Accolade Wines has put forth an offer of $4000 per hectare to all members of the CCW co-operative wishing to exit their existing contracts. 

Currently, these contracts stipulate that all grapes supplied to the CCW by its 540 members must be sold to Accolade, and that Accolade must purchase all available supply. For about 25 running, Accolade has honoured this agreement for the ongoing supply of its Banrock Station brand. 

The buyout offer follows on from building economic pressures in the region that have seen wineries offer grape growers rates as low as $120 per tonne, less than half the cost of production. $120 per tonne is comparable to the region’s standard rate in the 1970s. The severity of the situation recently spurred the South Australian State Government to work with Riverland Wine to supply immediate and direct support to the struggling industry in the form of emergency grants of up to $1,500. 

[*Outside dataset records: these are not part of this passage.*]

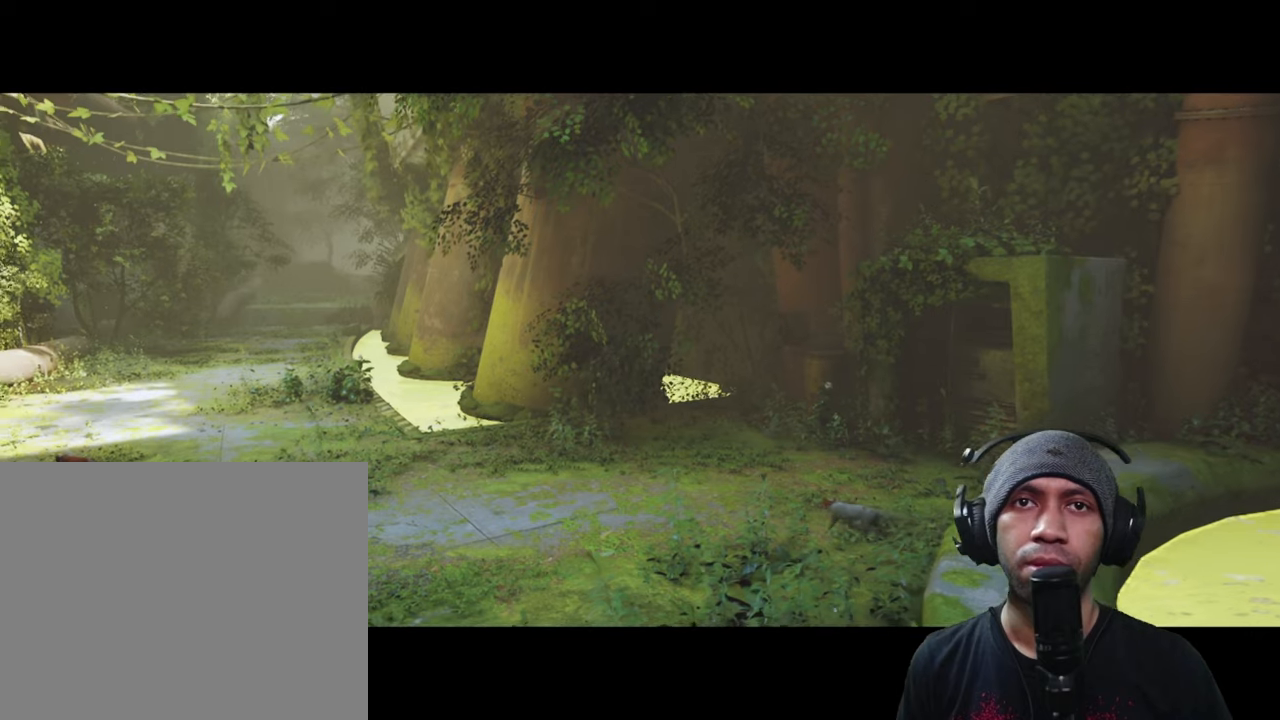
{"buttons": ["R2"], "left_stick": "center", "right_stick": "center", "button_events": []}
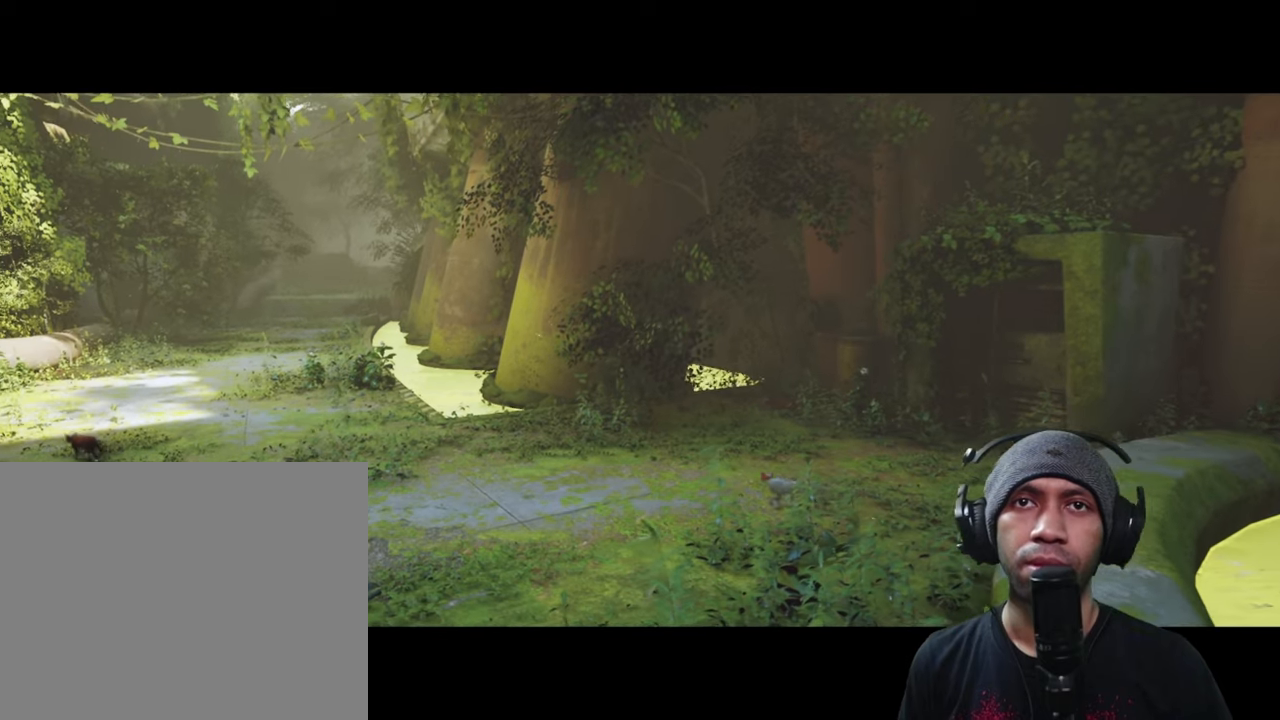
{"buttons": ["R2"], "left_stick": "center", "right_stick": "center", "button_events": []}
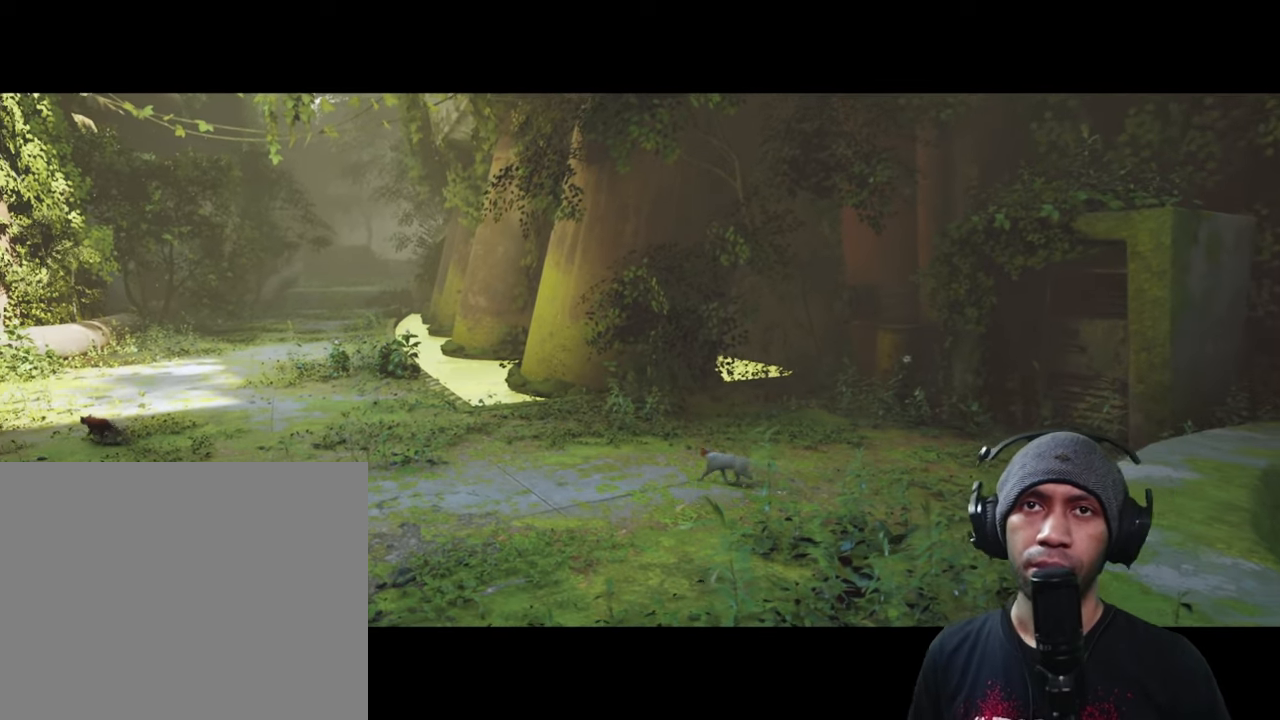
{"buttons": ["R2"], "left_stick": "center", "right_stick": "center", "button_events": []}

“This additional funding to assist grape growers help cover routine costs through this challenging season continues our strong commitment to South Australia’s growers and local industries that underpin regional communities,” said Clare Scriven, South Australia’s minister for primary industries.

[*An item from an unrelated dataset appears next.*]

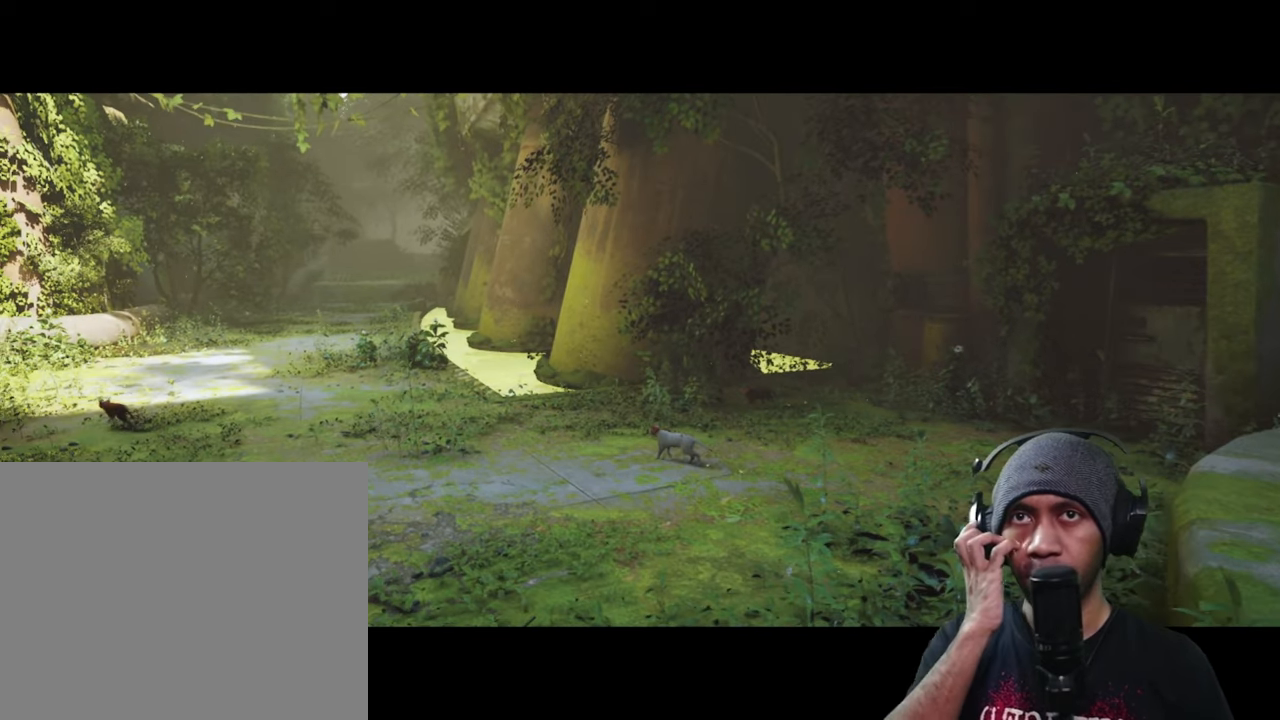
{"buttons": ["R2"], "left_stick": "center", "right_stick": "center", "button_events": []}
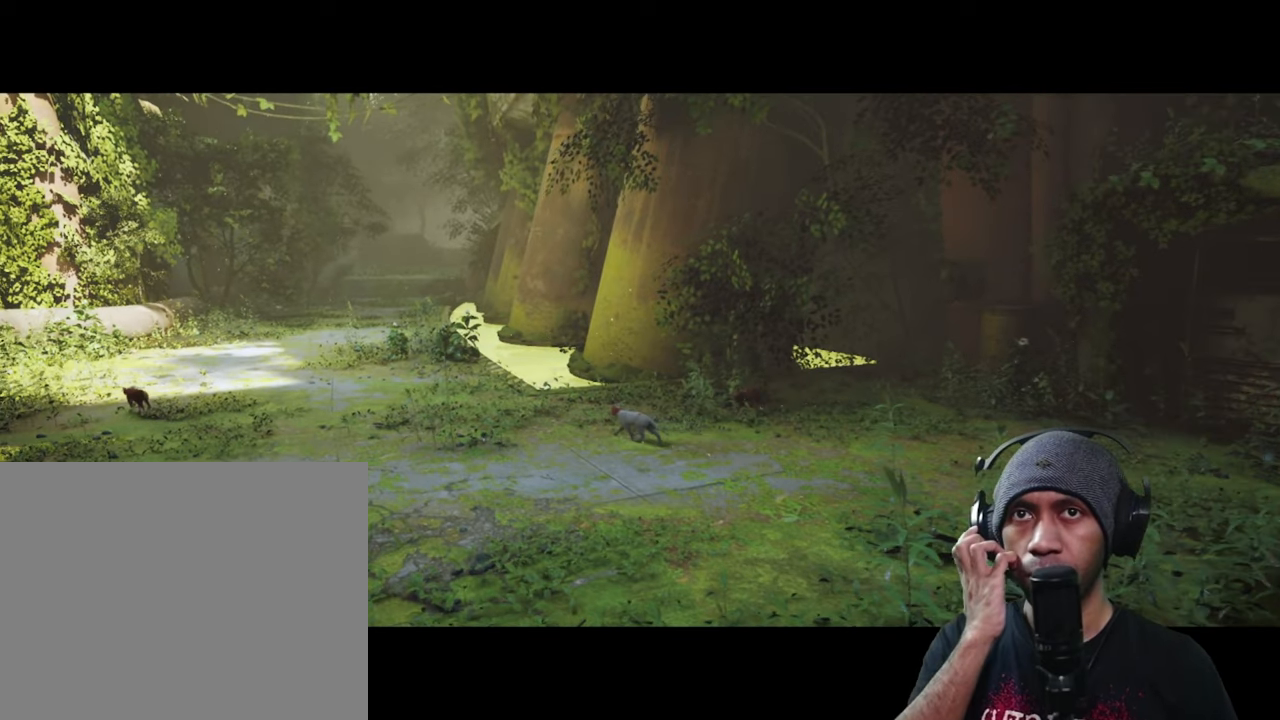
{"buttons": ["R2"], "left_stick": "center", "right_stick": "center", "button_events": []}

“The support work through Rural Business Support will provide assistance to the wine industry which has been heavily impacted by disrupted market conditions and global over-supply.”

While necessary, the government grants are a temporary solution to a problem that is expected to worsen. Another proposed solution is that of a moratorium on the planting of grapevines

Accolade is pitching its buyout offer as a solution to the currently unsustainable trading conditions that are putting pressures on both growers and suppliers. 

The buyout offer is being presented to the cooperative over a series of meetings in Riverland this week. Key terms of the package include: 

  1. Voluntary buyout.
  2. Relief (of $11 per tonne) from CCW’s separate bulk wine contract.
  3. Pricing to be “transparently set” by the weighted district average.
  4. Accolade’s total contracted volume to be reduced to 150,000 tonnes.

While participating growers would be free to continue growing and selling grapes to other producers should the offer be accepted, it is highly likely that many will take the opportunity to exit the industry altogether. 

The offer also follows on from Accolade’s recent financial troubles that resulted in Australian Wine Holdco Limited, a consortium of international institutional investors, taking equity ownership of Accolade Wines to implement a recapitalisation plan that aims to improve the financial stability of the company. 

“As an industry, for us to continue as if no response is required simply isn’t sustainable,” said Robert Foye, CEO at Accolade Wines.

“We have a shared responsibility to face into this challenge and respond.”